Anton, you have previously mentioned that developers, town planners and architects should be looking at new and innovative ways to incorporate acoustics, such as bells, into built environments – can you discuss why this is so important for our health and well-being?
The traditional use of bells as religious objects is in a slow decline. European bell foundries cater to that market and see only a very small market for new design musical bells, so see little sense in the work I am undertaking. Bell foundries 200 years and older are closing down in Europe. Apart from the intrinsic joy of research for its own sake, I am convinced that bells can still contribute to community wellbeing beyond their role in religious ceremony.
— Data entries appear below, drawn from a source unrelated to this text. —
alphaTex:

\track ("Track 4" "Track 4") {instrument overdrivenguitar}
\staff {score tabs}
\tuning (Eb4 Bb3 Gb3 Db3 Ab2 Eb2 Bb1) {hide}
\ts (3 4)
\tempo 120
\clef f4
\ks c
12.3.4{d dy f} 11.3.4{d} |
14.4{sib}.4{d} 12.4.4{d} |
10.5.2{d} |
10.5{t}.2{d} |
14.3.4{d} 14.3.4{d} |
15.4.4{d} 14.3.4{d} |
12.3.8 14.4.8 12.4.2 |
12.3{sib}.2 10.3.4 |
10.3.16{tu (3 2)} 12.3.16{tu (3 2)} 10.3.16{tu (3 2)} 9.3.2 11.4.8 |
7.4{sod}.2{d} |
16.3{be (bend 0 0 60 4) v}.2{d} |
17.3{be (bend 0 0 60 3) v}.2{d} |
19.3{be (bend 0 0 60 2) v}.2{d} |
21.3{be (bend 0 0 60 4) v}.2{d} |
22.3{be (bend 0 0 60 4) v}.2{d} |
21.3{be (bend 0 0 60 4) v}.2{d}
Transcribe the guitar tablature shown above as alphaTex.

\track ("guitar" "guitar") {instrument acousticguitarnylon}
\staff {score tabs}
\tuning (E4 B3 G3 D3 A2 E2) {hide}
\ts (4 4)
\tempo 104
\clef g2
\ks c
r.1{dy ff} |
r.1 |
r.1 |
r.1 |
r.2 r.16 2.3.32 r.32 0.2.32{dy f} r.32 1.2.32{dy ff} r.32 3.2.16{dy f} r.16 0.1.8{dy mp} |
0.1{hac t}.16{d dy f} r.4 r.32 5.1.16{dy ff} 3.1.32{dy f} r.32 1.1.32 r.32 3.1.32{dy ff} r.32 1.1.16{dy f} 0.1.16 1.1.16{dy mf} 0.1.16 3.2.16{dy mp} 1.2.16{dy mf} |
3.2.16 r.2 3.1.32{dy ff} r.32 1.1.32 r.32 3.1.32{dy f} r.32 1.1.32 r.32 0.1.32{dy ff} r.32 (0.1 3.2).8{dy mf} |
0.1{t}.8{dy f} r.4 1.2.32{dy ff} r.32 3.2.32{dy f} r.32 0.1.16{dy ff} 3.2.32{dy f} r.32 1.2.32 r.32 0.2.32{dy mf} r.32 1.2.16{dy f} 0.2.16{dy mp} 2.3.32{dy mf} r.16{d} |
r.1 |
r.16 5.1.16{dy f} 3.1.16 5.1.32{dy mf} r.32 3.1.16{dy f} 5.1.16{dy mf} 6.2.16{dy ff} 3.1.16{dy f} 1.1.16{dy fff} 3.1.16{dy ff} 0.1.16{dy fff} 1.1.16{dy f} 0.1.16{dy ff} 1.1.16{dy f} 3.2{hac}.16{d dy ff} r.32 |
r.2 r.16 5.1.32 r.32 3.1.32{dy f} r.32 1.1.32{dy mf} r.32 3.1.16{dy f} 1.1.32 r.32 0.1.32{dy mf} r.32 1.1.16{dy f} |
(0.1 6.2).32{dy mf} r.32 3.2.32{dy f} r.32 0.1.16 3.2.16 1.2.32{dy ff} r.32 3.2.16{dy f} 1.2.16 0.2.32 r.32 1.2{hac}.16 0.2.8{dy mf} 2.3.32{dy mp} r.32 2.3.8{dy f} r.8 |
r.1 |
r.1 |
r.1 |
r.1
Contemporary urban design has its acoustic concern primarily in the problem to be solved of ‘noise’. Resolving intrusive noise in the built environment is important, but profoundly more important is for urban design to have acoustic overlays that can guide both specific and ambient noise reduction, but also control special sound experiences across urban spaces. An important part of this is to furnish the means for community members to shape the kinds and volumes of sound themselves in particular places.
My experimental research is oriented to a new space for bell sounds in community living, as ‘place making’ and ‘way faring’ listening experiences, as sites for absolute silence, and sites for musical dancing hysteria, and the same sites for all kinds of listening experiences between. All craft/design/art (indistinguishable categories) expression and experience have a social contract with the community supporting them. Creative, imaginative designers ought to change-makers through which the community can formulate and negotiate change and explore/make adaptations to suit changing future social and economic requirements.
Bells need not be esoteric nostalgic artefacts of past glories, or religious certainties, but can be vibrant innovative contributors to a community’s vitality and wellbeing as it navigates toward a sustainable future through change and adaptation. The creative industries are the engines of community wellbeing and their social and economic prosperity. Acoustic overlays in urban design, and bells, have their part to play in these important processes.
[Editor's note: This is an extract from an in-depth interview with Dr. Anton Hasell of Australian Bell.]